Much of the confusion about libertarianism seems to stem from confusing the contemporary US Libertarian right with a tendency on the radical left that is sometimes described as libertarian socialism. On the right the ideological perspective centers around The Cato Institute. From their mission statement:
http://www.cato.org/about/about.html“The Cato Institute seeks to broaden the parameters of public policy debate to allow consideration of the traditional American principles of limited government, individual liberty, free markets and peace.“
A Wikipedia entry more accurately describes this outlook in strategic terms:
http://en.wikipedia.org/wiki/Libertarian“Libertarianism is a political philosophy that strongly advocates the maximization of individual rights, private property rights, and free market capitalism. Specifically, libertarianism holds that a person's freedom to dispose of his body and private property as he sees fit should be unlimited as long as that person does not initiate coercion on others. Libertarians define "coercion" as the use of physical force, the threat of such, or deception (fraud), that alters, or is intended to alter, the way individuals would use their body or property.”

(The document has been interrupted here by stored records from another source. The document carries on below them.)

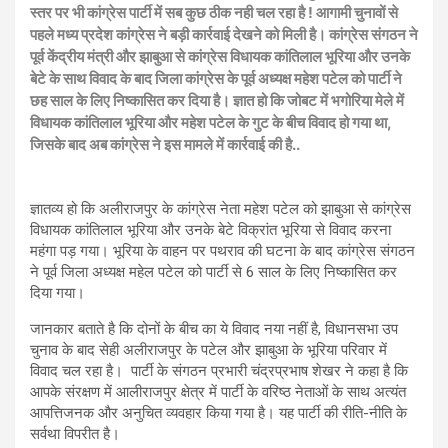
स्तर पर भी कांग्रेस पार्टी में सब कुछ ठीक नही चल रहा है ! आगामी चुनावों से
पहले मध्य प्रदेश कांग्रेस ने बड़ी कार्रवाई देखने को मिली है। कांग्रेस संगठन ने
पूर्व केंद्रीय मंत्री और झाबुआ से कांग्रेस विधायक कांतिलाल भूरिया और उनके
बेटे के साथ विवाद के बाद जिला कांग्रेस के पूर्व अध्यक्ष महेश पटेल को पार्टी ने
छह साल के लिए निष्कासित कर दिया है। ज्ञात हो कि जोबट में भगोरिया मेले में
विधायक कांतिलाल भूरिया और महेश पटेल के गुट के बीच विवाद हो गया था,
जिसके बाद अब कांग्रेस ने इस मामले में कार्रवाई की है..
ज्ञातव्य हो कि अलीराजपुर के कांग्रेस नेता महेश पटेल को झाबुआ से कांग्रेस
विधायक कांतिलाल भूरिया और उनके बेटे विक्रांत भूरिया से विवाद करना
महंगा पड़ गया। भूरिया के वाहन पर पथराव की घटना के बाद कांग्रेस संगठन
ने पूर्व जिला अध्यक्ष महेल पटेल को पार्टी से 6 साल के लिए निष्कासित कर
दिया गया।
जानकार बताते है कि दोनों के बीच का ये विवाद नया नहीं है, विधानसभा उप
चुनाव के बाद सेही अलीराजपुर के पटेल और झाबुआ के भूरिया परिवार में
विवाद चल रहा है। पार्टी के संगठन प्रभारी चंद्रप्रभाष शेखर ने कहा है कि
आपके संरक्षण में आलीराजपुर क्षेत्र में पार्टी के वरिष्ठ नेताओं के साथ अत्यंत
आपत्तिजनक और अनुचित व्यवहार किया गया है। यह पार्टी की रीति-नीति के
सर्वथा विपरीत है।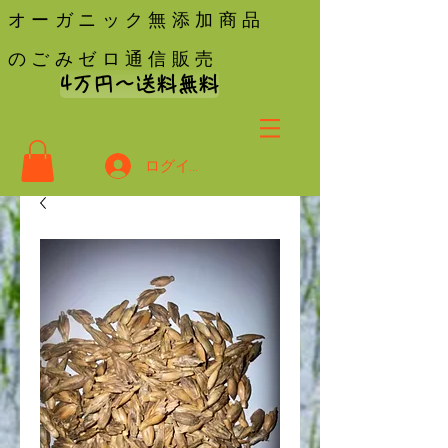
オーガニック無添加商品
のごみゼロ通信販売
4万円〜送料無料
ログイン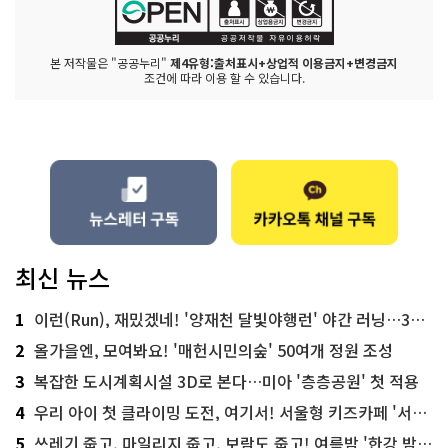
본 저작물은 "공공누리"
제4유형:출처표시+상업적 이용금지+변경금지
조건에 따라 이용 할 수 있습니다.
최신 뉴스
1
이런(Run), 재밌겠네! '양재천 달빛야행런' 야간 러닝…300명 모집
2
올가을엔, 모여봐요! '매헌시민의숲' 50여개 정원 조성
3
복잡한 도시계획시설 3D로 본다…미아 '층층공원' 첫 적용
4
우리 아이 첫 클라이밍 도전, 여기서! 서울형 키즈카페 '서울가족플라자점'
5
쓰레기 줍고, 마일리지 줍고, 보람도 줍고! 여름밤 '한강 밤마실 줍깅'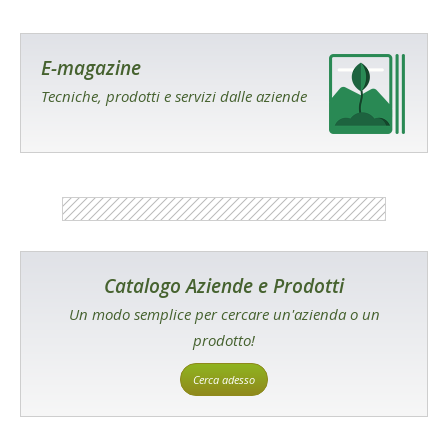
E-magazine
Tecniche, prodotti e servizi dalle aziende
Catalogo Aziende e Prodotti
Un modo semplice per cercare un'azienda o un
prodotto!
Cerca adesso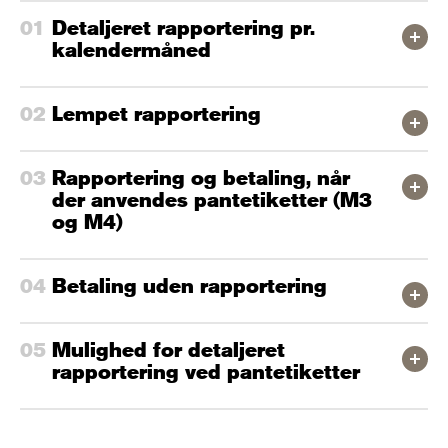
Detaljeret rapportering pr.
kalendermåned
Lempet rapportering
Rapportering og betaling, når
der anvendes pantetiketter (M3
og M4)
Betaling uden rapportering
Mulighed for detaljeret
rapportering ved pantetiketter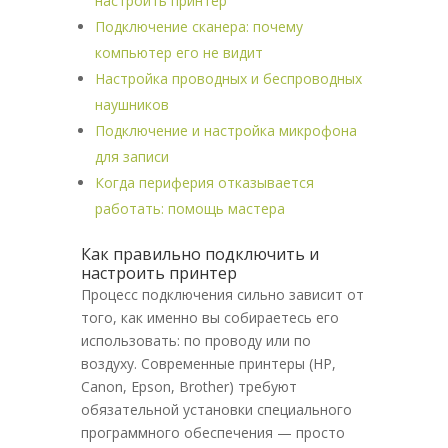
настроить принтер
Подключение сканера: почему
компьютер его не видит
Настройка проводных и беспроводных
наушников
Подключение и настройка микрофона
для записи
Когда периферия отказывается
работать: помощь мастера
Как правильно подключить и
настроить принтер
Процесс подключения сильно зависит от
того, как именно вы собираетесь его
использовать: по проводу или по
воздуху. Современные принтеры (HP,
Canon, Epson, Brother) требуют
обязательной установки специального
программного обеспечения — просто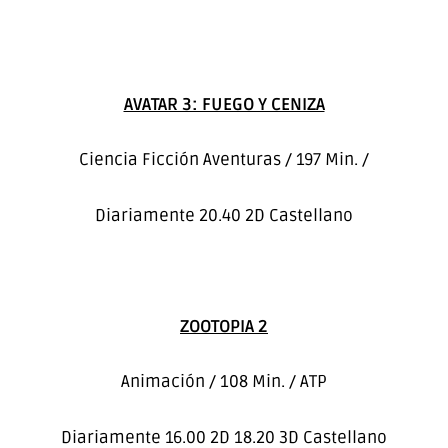
AVATAR 3: FUEGO Y CENIZA
Ciencia Ficción Aventuras / 197 Min. /
Diariamente 20.40 2D Castellano
ZOOTOPIA 2
Animación / 108 Min. / ATP
Diariamente 16.00 2D 18.20 3D Castellano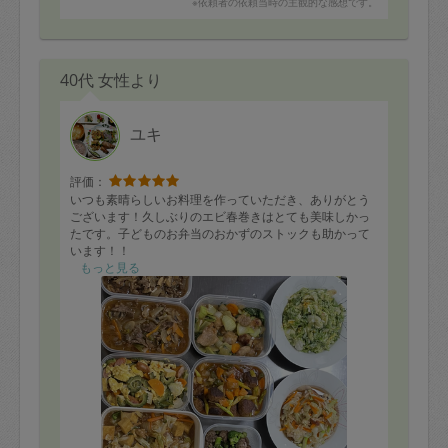
※依頼者の依頼当時の主観的な感想です。
いつも美味しいご飯をご馳走さまです。
40代 女性より
ユキ
評価：
いつも素晴らしいお料理を作っていただき、ありがとう
ございます！久しぶりのエビ春巻きはとても美味しかっ
たです。子どものお弁当のおかずのストックも助かって
います！！
もっと見る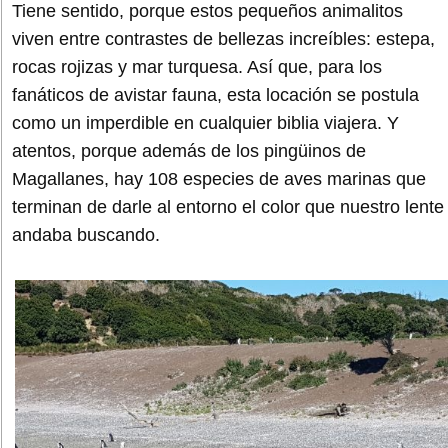
Tiene sentido, porque estos pequeños animalitos
viven entre contrastes de bellezas increíbles: estepa,
rocas rojizas y mar turquesa. Así que, para los
fanáticos de avistar fauna, esta locación se postula
como un imperdible en cualquier biblia viajera. Y
atentos, porque además de los pingüinos de
Magallanes, hay 108 especies de aves marinas que
terminan de darle al entorno el color que nuestro lente
andaba buscando.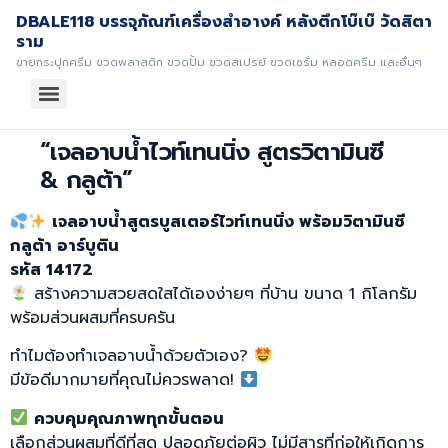
DBALE118 บรรจุภัณฑ์เครื่องสำอางค์ หลังตึกโบ๊เบ๊ วัดสิตา
ราม
ขายกระปุกครีม ขวดพลาสติก ขวดปั้ม ขวดสเปรย์ ขวดเซรั่ม หลอดครีม และอื่นๆ
“เจลอาบน้ำไวท์เทนนิ่ง สูตรวิตามินซี
& กลูต้า”
เจลอาบน้ำสูตรบูสเตอร์ไวท์เทนนิ่ง พร้อมวิตามินซี
กลูต้า อาร์บูติน
รหัส 14172
สร้างความสวยสดใสได้เองง่ายๆ ที่บ้าน ขนาด 1 กิโลกรัม
พร้อมส่วนผสมที่ครบครัน
ทำไมต้องทำเจลอาบน้ำด้วยตัวเอง?
มีข้อดีมากมายที่คุณไม่ควรพลาด!
ควบคุมคุณภาพทุกขั้นตอน
เลือกส่วนผสมที่ดีที่สุด ปลอดภัยต่อผิว ไม่มีสารที่ก่อให้เกิดการ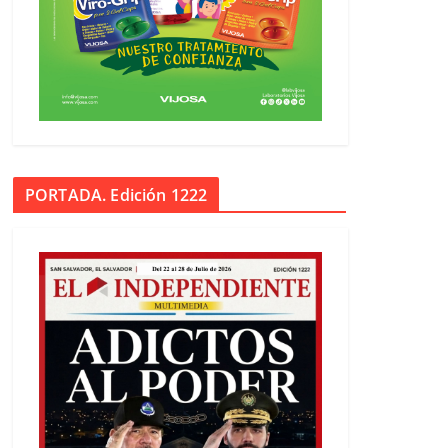
PORTADA. Edición 1222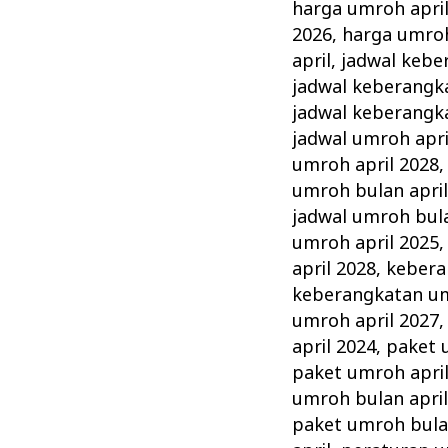
harga umroh apri
2026
,
harga umroh
april
,
jadwal kebe
jadwal keberangk
jadwal keberangk
jadwal umroh apri
umroh april 2028
umroh bulan april
jadwal umroh bula
umroh april 2025
april 2028
,
kebera
keberangkatan um
umroh april 2027
april 2024
,
paket 
paket umroh apri
umroh bulan april
paket umroh bulan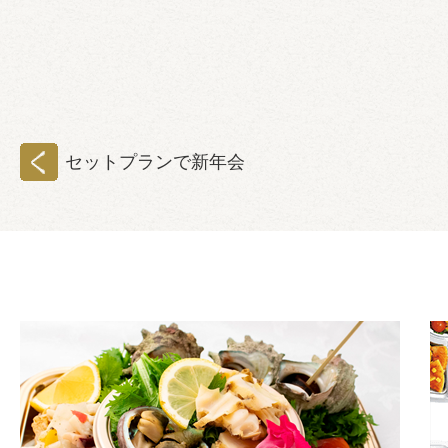
セットプランで新年会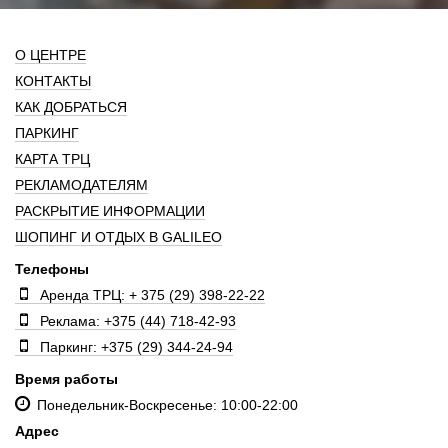
О ЦЕНТРЕ
КОНТАКТЫ
КАК ДОБРАТЬСЯ
ПАРКИНГ
КАРТА ТРЦ
РЕКЛАМОДАТЕЛЯМ
РАСКРЫТИЕ ИНФОРМАЦИИ
ШОПИНГ И ОТДЫХ В GALILEO
Телефоны
Аренда ТРЦ: + 375 (29) 398-22-22
Реклама: +375 (44) 718-42-93
Паркинг: +375 (29) 344-24-94
Время работы
Понедельник-Воскресенье: 10:00-22:00
Адрес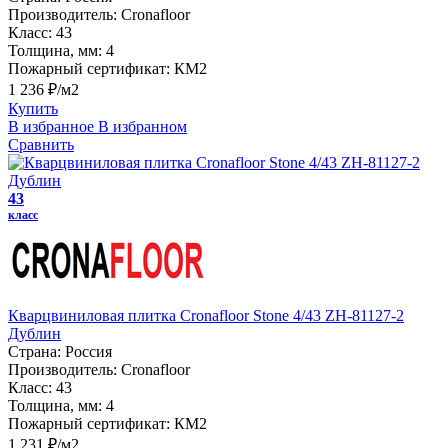
Производитель:
Cronafloor
Класс:
43
Толщина, мм:
4
Пожарный сертификат:
КМ2
1 236 ₽/м2
Купить
В избранное
В избранном
Сравнить
43
класс
Кварцвиниловая плитка Cronafloor Stone 4/43 ZH-81127-2
Дублин
Страна:
Россия
Производитель:
Cronafloor
Класс:
43
Толщина, мм:
4
Пожарный сертификат:
КМ2
1 231 ₽/м2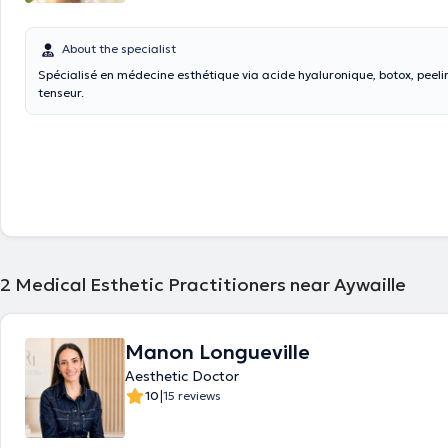
About the specialist
Spécialisé en médecine esthétique via acide hyaluronique, botox, peeling
tenseur.
2
Medical Esthetic Practitioners near Aywaille
Manon Longueville
Aesthetic Doctor
|
10
15 reviews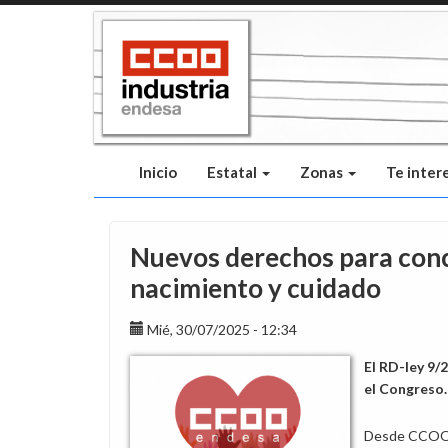
Pasar
al
contenido
principal
Inicio
Estatal
Zonas
Te inter
Nuevos derechos para conci
nacimiento y cuidado
Mié, 30/07/2025 - 12:34
El RD-ley 9/
el Congreso.
Desde CCOO E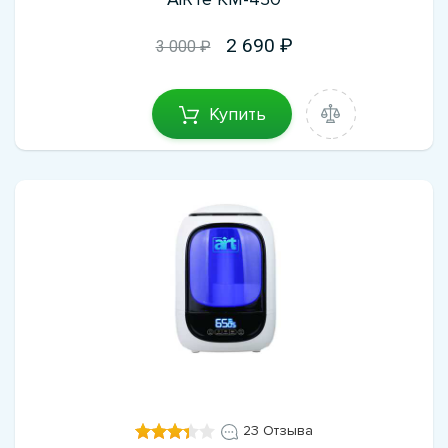
2 690
3 000 ₽
Купить
23 Отзыва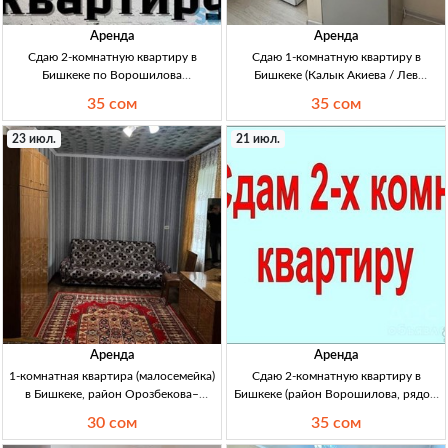
Аренда
Аренда
Сдаю 2-комнатную квартиру в
Сдаю 1-комнатную квартиру в
Бишкеке по Ворошилова
Бишкеке (Калык Акиева / Лев
(Спортшкола) — с мебелью,
Толстой) — 35000 сом Бишкек, 1кв
35 сом
35 сом
длительный срок 2кв Бишкек,
34м², 4/9эт, ремонт, мебель,
Ворошилова (спортшкола),
долгосрочно, желательно семье,
23 июл.
21 июл.
длит.срок, с мебелью, 2/5 эт, аренда
аренда 35000 KGS + деп 20000
35000 сом/мес, собств.
Аренда
Аренда
1-комнатная квартира (малосемейка)
Сдаю 2-комнатную квартиру в
в Бишкеке, район Орозбекова–
Бишкеке (район Ворошилова, рядом
Щербакова — аренда на длительный
спортшкола), 5/2 этаж, с мебелью
30 сом
35 сом
срок 1кв (малосемейка) Бишкек, р-н
2кв, меблир., 5/2 эт, Ворошилова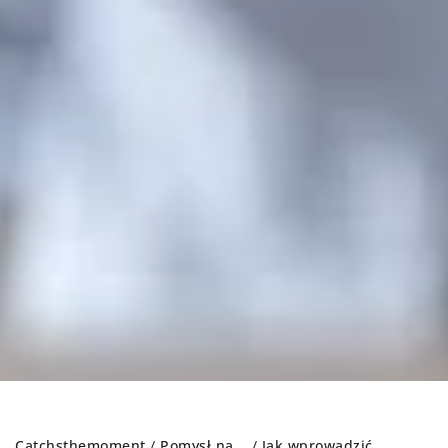
Catchsthemoment
/
Pomysł na...
/
Jak wprowadzić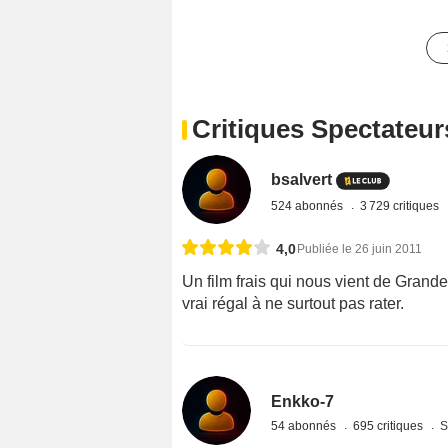
Critiques Spectateur
bsalvert
524 abonnés
3 729 critiques
4,0
Publiée le 26 juin 2011
Un film frais qui nous vient de Grand
vrai régal à ne surtout pas rater.
Enkko-7
54 abonnés
695 critiques
S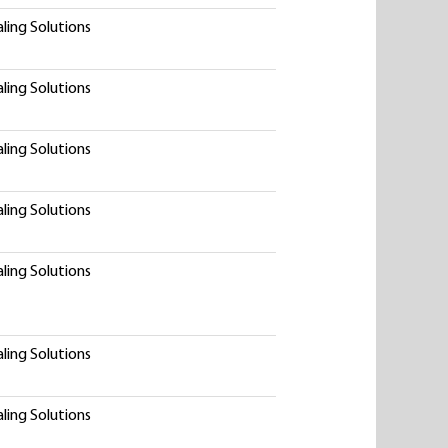
ling Solutions
ling Solutions
ling Solutions
ling Solutions
ling Solutions
ling Solutions
ling Solutions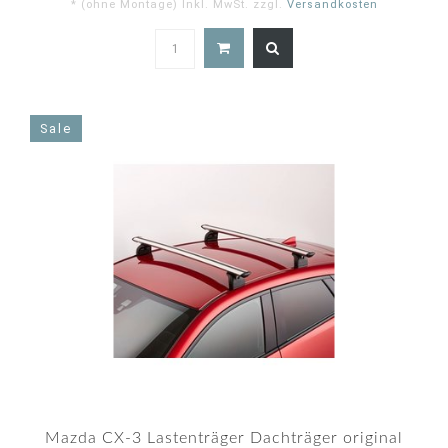
* (ohne Montage) Inkl. MwSt. zzgl.
Versandkosten
5.0
star
rating
Sale
Mazda CX-3 Lastenträger Dachträger original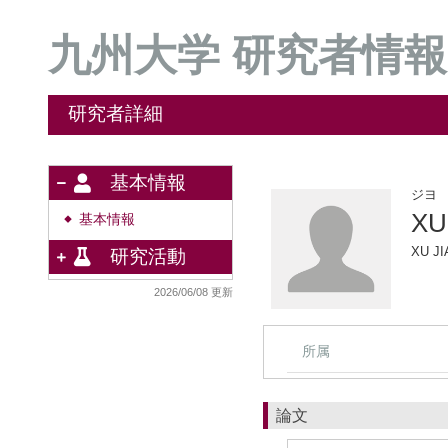
九州大学 研究者情報
研究者詳細
基本情報
ジヨ
XU
基本情報
◆
XU JI
研究活動
2026/06/08 更新
所属
論文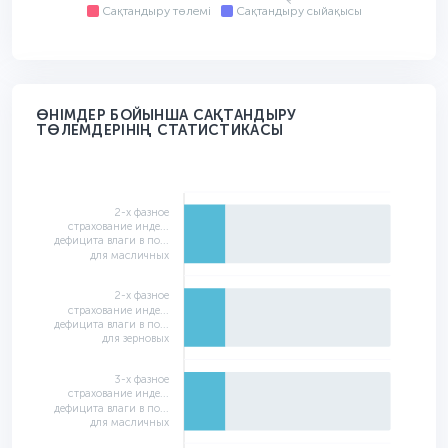
Сақтандыру төлемі
Сақтандыру сыйақысы
ӨНІМДЕР БОЙЫНША САҚТАНДЫРУ
ТӨЛЕМДЕРІНІҢ СТАТИСТИКАСЫ
2-х фазное
страхование инде...
дефицита влаги в по...
для масличных
2-х фазное
страхование инде...
дефицита влаги в по...
для зерновых
3-х фазное
страхование инде...
дефицита влаги в по...
для масличных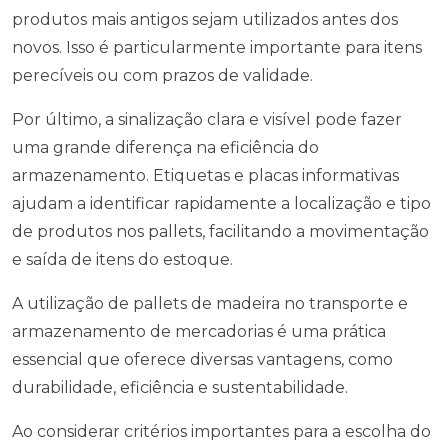
produtos mais antigos sejam utilizados antes dos
novos. Isso é particularmente importante para itens
perecíveis ou com prazos de validade.
Por último, a sinalização clara e visível pode fazer
uma grande diferença na eficiência do
armazenamento. Etiquetas e placas informativas
ajudam a identificar rapidamente a localização e tipo
de produtos nos pallets, facilitando a movimentação
e saída de itens do estoque.
A utilização de pallets de madeira no transporte e
armazenamento de mercadorias é uma prática
essencial que oferece diversas vantagens, como
durabilidade, eficiência e sustentabilidade.
Ao considerar critérios importantes para a escolha do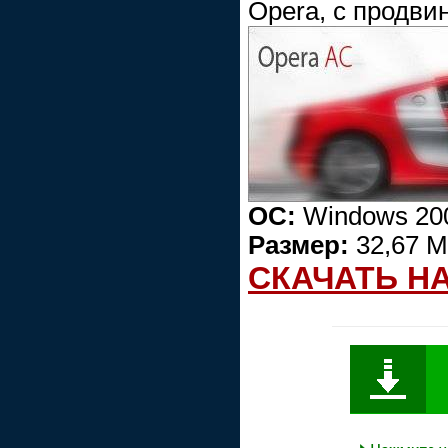
Opera, с продви
ОС:
Windows 200
Размер:
32,67 
СКАЧАТЬ Н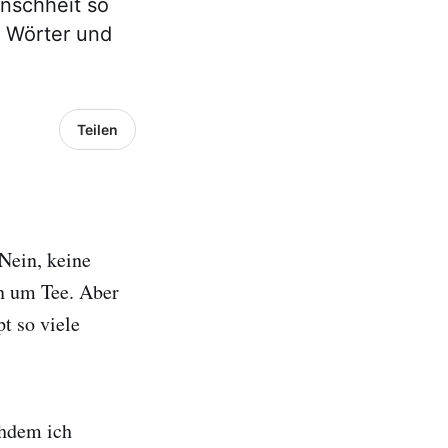
nschheit so
, Wörter und
Teilen
 Nein, keine
en um Tee. Aber
t so viele
chdem ich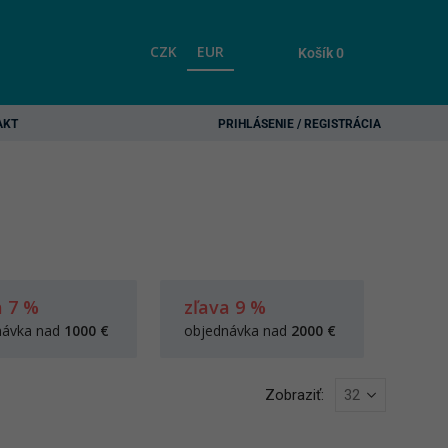
CZK
EUR
Košík
0
AKT
PRIHLÁSENIE / REGISTRÁCIA
a 7 %
zľava 9 %
návka nad
1000 €
objednávka nad
2000 €
Zobraziť: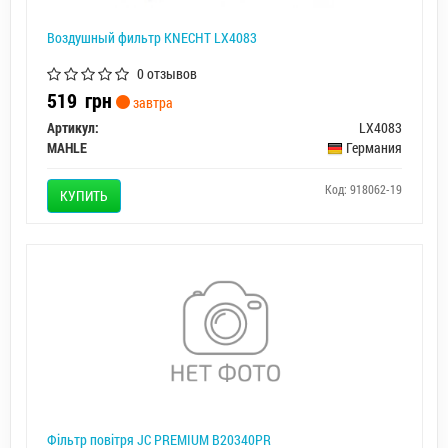
Воздушный фильтр KNECHT LX4083
0 отзывов
519
грн
завтра
Артикул:
LX4083
MAHLE
Германия
Код: 918062-19
КУПИТЬ
Фільтр повітря JC PREMIUM B20340PR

In theory this approach appears analogous to a populous “rugged individualism”. In practice it resists all attempts at economic, environmental and civil rights regulation. Often a libertarian critique of public policy sounds remarkably progressive, but quickly deteriorates into a far right attack on entitlements and democratic regulatory principles. A great example is Fox News commentator Andrew Napolitano, a former NJ Superior Court judge. His recent book “Constitutional Chaos” includes a blistering attack on The Patriot Act. Listening to him launch the book on Cspan2 BookTV (held at the Cato Institute) you might have thought you were listening to a progressive civil libertarian. The punch line is that he ultimately equates the loss of individual liberties of the Patriot Act with the loss of wealth through progressive taxation.
On the left, the label is less useful. As DBoon posted above there was tendency on the working class left that operated in late 19th century Europe and early 20th century USA that resisted an extremely aggressive attack by Capital. Class warfare seems to have a clearer focus than today and working class struggles were often framed by a growing Marxist influence. While some on the left embraced a proto-Leninist model of seizing state power, others felt that ceding state power to anyone (regardless of class) was little improvement over capitalist domination. These were the Anarcho-Syndicalists and their allies. Later in the 20th Century the breakdown of the Stalinist model which substituted a central coordinator class for a capitalist one led some on the left to question the need for either free market or centrally planned principles of economic organization. This resulted in a variety of political solutions from some strains of the European Green movement proposing micro-economies that were totally self-sufficient to Participatory Economics a values based Economic theory developed by Michael Albert and Robin Hahnel. Throw in the Autonomist Marxism of Toni Negri and Michael Hardt and very different approaches uncomfortably fit under the same label. Again from Wikipedia:
http://en.wikipedia.org/wiki/Libertarian_socialism“Libertarian socialism is any one of a group of political philosophies dedicated to opposing coercive forms of authority and social hierarchy, in particular the institutions of capitalism and the state. Some of the best known libertarian socialist ideologies are anarchism (particularly anarcho-communism and anarcho-syndicalism), council communism, autonomist Marxism, and social ecology. However, the terms Anarcho-Communism and Libertarian Communism should not be considered synonyms for libertarian socialism. Anarcho-Communism is a particular branch of libertarian socialism.
Libertarian socialists believe in the abolition of both private control over the means of production and the state, considering both of these to be unnecessary and harmful institutions.”